Take a walk with llamas in tow
Trekking with llamas isn’t something normally associated with the Nottinghamshire countryside but that looks set to change thanks to a couple from Barnby-in-the-Willows.
Having moved to the village in November, Mr and Mrs Bruce Wright have brought with them their six llamas — Jose, Carlos, Rodrigo, Santos, Inti and Diego.
The couple, of Long Lane, run Wellington Lodge Llama Trekking, a business they set up in 1994 in Thetford Forest.
The venture has proved successful, attracting people from across the world, keen to stride out with the pack llamas, who carry essentials for the trek, such as food, drink, and spare clothing.
Llamas are said to be ideal walking companions, providing gentle and elegant company.
Mrs Ruth Wright (63) said people often became emotionally attached to the animals.
“They are great characters and they are all individuals,” she said.
“We wouldn’t want to do anything else.”
Mr Wright (66) previously a farmer, said they had the idea of setting up the trekking business after deciding to diversify away from traditional farming because of difficulties in the industry.
They started commercially trekking in Thetford in April 1994, while still owning their farm.
In October 1996 they moved the business to Staintondale in the North Yorkshire Moors National Park, before settling in Barnby-in-the-Willows.
“We can see great potential here,” Mr Wright said.
“We enjoy meeting the people and we enjoy the walk.

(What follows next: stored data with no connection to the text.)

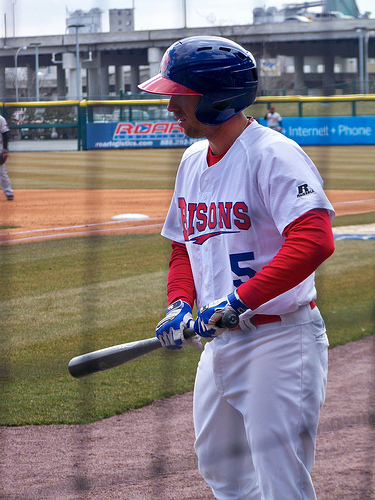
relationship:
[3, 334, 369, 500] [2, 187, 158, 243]
dirt near box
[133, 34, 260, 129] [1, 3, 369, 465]
helmet for outfield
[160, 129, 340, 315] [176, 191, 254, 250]
jersey says bisons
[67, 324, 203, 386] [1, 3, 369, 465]
club for outfield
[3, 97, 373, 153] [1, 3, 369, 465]
fence for outfield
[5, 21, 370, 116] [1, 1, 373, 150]
deck in background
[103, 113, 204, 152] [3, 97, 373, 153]
advertisement on fence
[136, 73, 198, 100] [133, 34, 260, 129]
part of helmet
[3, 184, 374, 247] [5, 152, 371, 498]
part of ground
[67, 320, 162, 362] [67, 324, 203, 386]
edge of club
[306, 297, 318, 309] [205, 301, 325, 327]
part of belt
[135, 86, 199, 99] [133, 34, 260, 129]
edge of helmet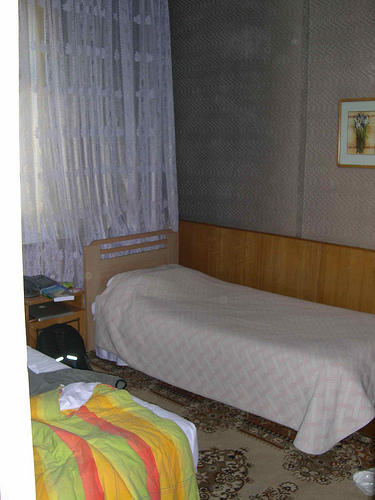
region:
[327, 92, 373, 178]
portrait hanging on wall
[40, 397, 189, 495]
striped bedspread on bed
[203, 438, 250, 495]
design on oriental carpet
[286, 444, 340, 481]
design on oriental carpet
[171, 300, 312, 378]
bedspread on twin bed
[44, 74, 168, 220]
sheer white long curtain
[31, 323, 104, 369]
black book bag on floor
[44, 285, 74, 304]
book on night stand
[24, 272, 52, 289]
black phone on nightstand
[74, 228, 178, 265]
wooden headboard against wall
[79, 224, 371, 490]
Twin bed with a blanket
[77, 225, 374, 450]
Blanket on twin bed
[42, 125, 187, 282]
Lace curtains on the window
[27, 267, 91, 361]
Wooden stand by the bed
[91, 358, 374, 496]
Rug on the floor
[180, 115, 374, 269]
Wall paper in the bedroom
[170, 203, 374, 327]
Wood panelling in a bedroom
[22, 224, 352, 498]
Two twin beds in a room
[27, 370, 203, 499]
Striped blanket on a bed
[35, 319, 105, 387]
Backpack on the floor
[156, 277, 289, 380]
bed comforter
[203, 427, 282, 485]
rug on the floor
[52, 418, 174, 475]
a colorful comforter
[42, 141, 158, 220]
curtains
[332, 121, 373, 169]
a picture on the wall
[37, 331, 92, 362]
a bag on the floor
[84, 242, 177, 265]
the head board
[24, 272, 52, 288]
a telephone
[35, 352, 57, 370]
white sheets on the bed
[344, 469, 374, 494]
object on the rug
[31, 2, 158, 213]
White lace curtains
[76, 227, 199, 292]
A wooden headboard on a bed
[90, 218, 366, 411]
A bed positioned against the wall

It’s good for us. It’s an enjoyable experience.”
They hope to start offering treks in the Newark area from Easter, although they are not yet sure of routes and these depend of permission.

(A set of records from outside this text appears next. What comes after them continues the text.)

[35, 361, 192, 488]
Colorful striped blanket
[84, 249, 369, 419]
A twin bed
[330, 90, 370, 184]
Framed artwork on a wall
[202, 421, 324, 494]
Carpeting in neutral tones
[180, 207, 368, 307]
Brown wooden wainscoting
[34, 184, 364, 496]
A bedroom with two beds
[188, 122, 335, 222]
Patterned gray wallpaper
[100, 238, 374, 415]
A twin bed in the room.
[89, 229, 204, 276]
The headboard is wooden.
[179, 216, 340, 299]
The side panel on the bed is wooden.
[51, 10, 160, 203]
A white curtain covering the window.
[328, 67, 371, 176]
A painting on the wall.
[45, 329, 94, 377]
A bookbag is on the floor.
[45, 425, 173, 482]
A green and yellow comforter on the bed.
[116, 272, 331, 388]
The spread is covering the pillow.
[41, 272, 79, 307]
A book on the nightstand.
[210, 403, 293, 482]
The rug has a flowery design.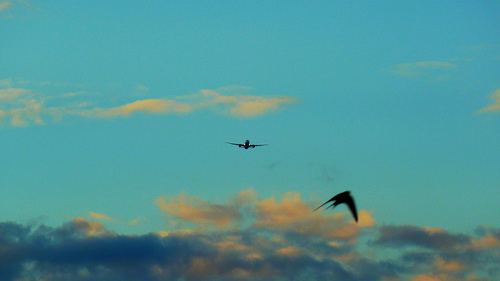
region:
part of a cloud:
[170, 91, 212, 118]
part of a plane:
[246, 145, 268, 180]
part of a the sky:
[357, 157, 391, 207]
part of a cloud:
[196, 184, 216, 204]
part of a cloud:
[217, 133, 274, 203]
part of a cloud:
[236, 226, 273, 266]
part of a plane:
[220, 118, 256, 156]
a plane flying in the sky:
[219, 130, 276, 157]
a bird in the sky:
[308, 182, 367, 229]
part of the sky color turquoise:
[2, 0, 496, 91]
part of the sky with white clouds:
[5, 80, 297, 128]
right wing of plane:
[251, 139, 264, 151]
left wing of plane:
[226, 135, 244, 149]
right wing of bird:
[347, 194, 365, 224]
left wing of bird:
[316, 189, 334, 211]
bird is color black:
[308, 182, 363, 223]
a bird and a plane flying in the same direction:
[217, 123, 374, 228]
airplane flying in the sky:
[222, 128, 271, 158]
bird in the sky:
[311, 181, 373, 225]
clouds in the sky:
[2, 198, 494, 280]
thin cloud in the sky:
[100, 73, 311, 128]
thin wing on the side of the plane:
[249, 141, 267, 150]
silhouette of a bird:
[307, 180, 372, 228]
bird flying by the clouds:
[312, 183, 379, 236]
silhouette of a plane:
[225, 132, 267, 154]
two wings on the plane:
[223, 138, 271, 155]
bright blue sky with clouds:
[2, 1, 499, 279]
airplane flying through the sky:
[227, 135, 264, 154]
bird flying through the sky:
[313, 188, 365, 219]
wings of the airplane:
[230, 138, 262, 149]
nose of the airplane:
[245, 138, 252, 143]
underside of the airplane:
[241, 138, 251, 155]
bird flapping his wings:
[315, 186, 360, 220]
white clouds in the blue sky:
[4, 78, 280, 124]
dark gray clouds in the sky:
[7, 218, 494, 280]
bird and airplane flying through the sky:
[232, 134, 421, 207]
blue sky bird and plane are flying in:
[2, 7, 496, 279]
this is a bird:
[318, 182, 366, 220]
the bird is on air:
[313, 185, 369, 227]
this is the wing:
[342, 196, 367, 223]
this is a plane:
[226, 131, 273, 153]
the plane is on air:
[223, 129, 265, 152]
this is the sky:
[338, 28, 435, 130]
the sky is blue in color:
[325, 72, 397, 147]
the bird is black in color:
[309, 187, 367, 224]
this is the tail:
[327, 200, 337, 210]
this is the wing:
[255, 137, 269, 152]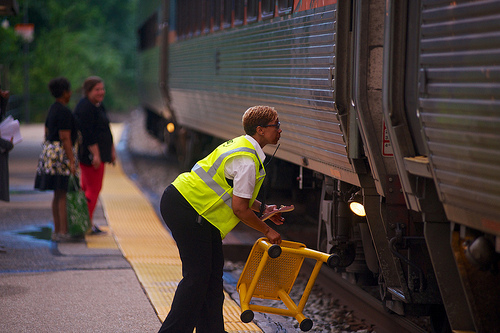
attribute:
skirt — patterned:
[28, 139, 78, 196]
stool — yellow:
[213, 197, 375, 332]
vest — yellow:
[173, 136, 280, 230]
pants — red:
[79, 161, 105, 231]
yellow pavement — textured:
[98, 164, 263, 331]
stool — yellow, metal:
[235, 236, 339, 331]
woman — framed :
[154, 84, 284, 324]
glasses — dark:
[265, 110, 285, 128]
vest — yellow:
[151, 136, 329, 296]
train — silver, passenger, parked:
[132, 0, 497, 331]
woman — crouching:
[133, 101, 327, 312]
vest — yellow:
[185, 76, 280, 237]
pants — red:
[79, 162, 106, 235]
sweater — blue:
[73, 95, 114, 161]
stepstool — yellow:
[236, 235, 328, 297]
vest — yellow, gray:
[168, 136, 268, 236]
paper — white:
[0, 121, 22, 148]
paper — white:
[2, 112, 13, 123]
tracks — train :
[271, 197, 427, 331]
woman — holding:
[154, 99, 289, 331]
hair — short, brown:
[217, 84, 289, 184]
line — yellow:
[105, 151, 197, 328]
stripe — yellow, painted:
[89, 157, 192, 331]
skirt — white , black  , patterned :
[41, 140, 77, 178]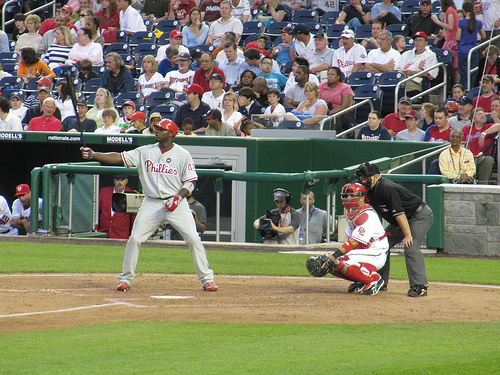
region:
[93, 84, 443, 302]
men playing baseball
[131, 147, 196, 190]
man plays for phillies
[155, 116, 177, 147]
baseball player in red helmet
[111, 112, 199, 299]
baseball player in white uniform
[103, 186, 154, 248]
television camera is behind the player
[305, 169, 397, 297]
catcher has a black glove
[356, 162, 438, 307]
umpire is behind the catcher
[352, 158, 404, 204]
umpire wears a black mask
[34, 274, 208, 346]
white lines are on the ground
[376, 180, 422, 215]
umpire wearing a black shirt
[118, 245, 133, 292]
right leg of a man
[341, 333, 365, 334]
section of a lawn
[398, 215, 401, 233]
arm of a man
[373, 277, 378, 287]
shoe of a man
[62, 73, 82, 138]
a black base ball bat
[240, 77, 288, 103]
section of onlookers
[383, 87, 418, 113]
group of people looking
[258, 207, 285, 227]
part of a camera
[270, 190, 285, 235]
a camera man standing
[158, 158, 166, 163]
part of a jersey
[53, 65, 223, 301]
Man is playing baseball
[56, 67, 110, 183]
Man holding a black bat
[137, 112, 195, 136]
Man wearing a red helmet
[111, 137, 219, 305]
Man wearing white uniform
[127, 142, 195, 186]
Man's ball team is Phillies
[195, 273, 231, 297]
Man wearing a red shoe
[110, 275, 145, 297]
Man wearing red shoe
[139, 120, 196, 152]
Man has dark skin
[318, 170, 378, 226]
Man wearing red catchers helmet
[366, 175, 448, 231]
Man wearing black T shirt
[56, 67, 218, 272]
the man is holding a bat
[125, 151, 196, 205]
the shirt says Phillies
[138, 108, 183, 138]
the man's helmet is red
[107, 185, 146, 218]
the camera is recording the game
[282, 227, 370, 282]
the man is wearing a baseball glove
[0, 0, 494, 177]
fans are watching the game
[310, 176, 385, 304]
the man is squatting down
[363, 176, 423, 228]
the man's shirt is black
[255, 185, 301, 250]
the man is recording the game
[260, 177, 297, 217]
the man is wearing headphones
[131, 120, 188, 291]
baseball player holding a bat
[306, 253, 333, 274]
baseball catcher's mitt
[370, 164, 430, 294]
baseball umpire wearing black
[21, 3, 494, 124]
fans sitting in a baseball stadium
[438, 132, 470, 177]
man with a yellow longsleeved shirt and a red lanyard around his neck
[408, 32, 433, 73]
man wearing a white shirt and a red baseball cap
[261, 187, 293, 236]
man wearing earphones holding a camera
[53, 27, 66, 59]
woman wearing a blue and white striped shirt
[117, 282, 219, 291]
two red baseball shoes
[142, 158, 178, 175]
Phillies logo on the batter's shirt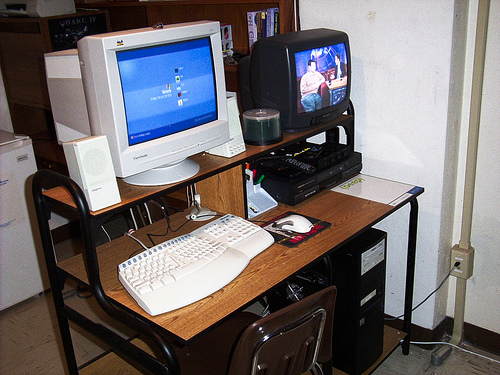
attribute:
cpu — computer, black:
[257, 225, 386, 372]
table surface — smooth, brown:
[320, 192, 383, 219]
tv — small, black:
[247, 25, 354, 130]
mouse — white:
[225, 213, 327, 255]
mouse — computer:
[272, 211, 313, 241]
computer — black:
[326, 229, 410, 369]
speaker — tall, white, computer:
[60, 132, 124, 212]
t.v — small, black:
[259, 36, 354, 132]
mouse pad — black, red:
[256, 210, 331, 250]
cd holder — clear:
[248, 91, 293, 145]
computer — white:
[52, 48, 260, 138]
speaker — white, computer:
[74, 136, 121, 212]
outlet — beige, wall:
[448, 245, 477, 277]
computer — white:
[40, 17, 248, 214]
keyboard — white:
[114, 214, 274, 319]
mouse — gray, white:
[278, 212, 318, 239]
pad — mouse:
[318, 212, 334, 232]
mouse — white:
[273, 214, 313, 235]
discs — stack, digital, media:
[242, 108, 281, 143]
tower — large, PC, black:
[268, 223, 386, 373]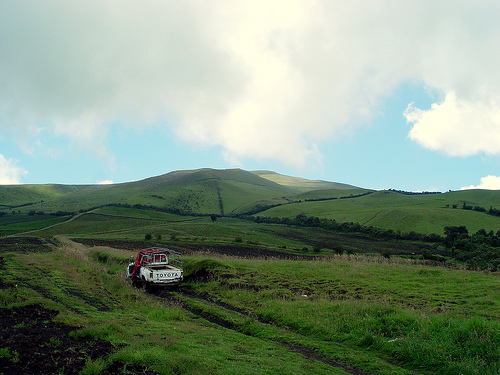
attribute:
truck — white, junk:
[126, 248, 185, 293]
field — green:
[2, 248, 500, 375]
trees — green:
[258, 214, 500, 271]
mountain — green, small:
[122, 168, 371, 223]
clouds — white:
[3, 0, 500, 161]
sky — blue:
[3, 0, 500, 194]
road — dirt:
[1, 208, 98, 236]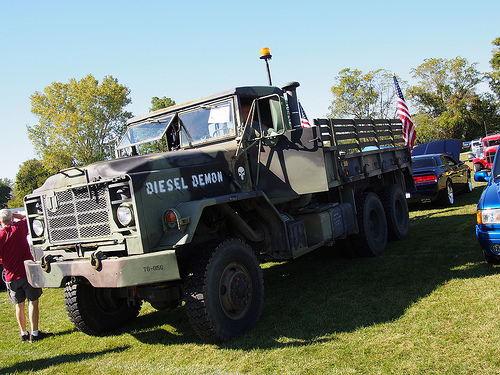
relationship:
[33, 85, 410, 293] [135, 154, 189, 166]
truck in colors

Mr Wright said they were speaking to Nottinghamshire County Council about using bridleways, but would not go more than about 30 miles away for a trek.
Treks normally last for about four or five hours and walkers are provided with homemade meals, made with as much local produce as possible.
The llamas, all trained from a young age as pack animals, carry the refreshments, as well as stools and tables or tethers, which allow the llamas to graze during breaks.
The treks are designed for people of all ages, and the llamas can safely be led by children or the elderly.
The treks are even suitable for the blind.
Jose, who was one of the couple’s first llamas along with Carlos, usually leads the group.
“All of them are different,” Mr Wright said.
The couple give talks about llamas — taking the animals with them — and run training courses for owners or future owners.
Llamas are very social and live about 25 years. They are orginially South American pack animals that can grow up to 6ft tall.
Mr Wright said they were also looking for trek guides who could give details on various topics en route, such as archaeology and the history of the area.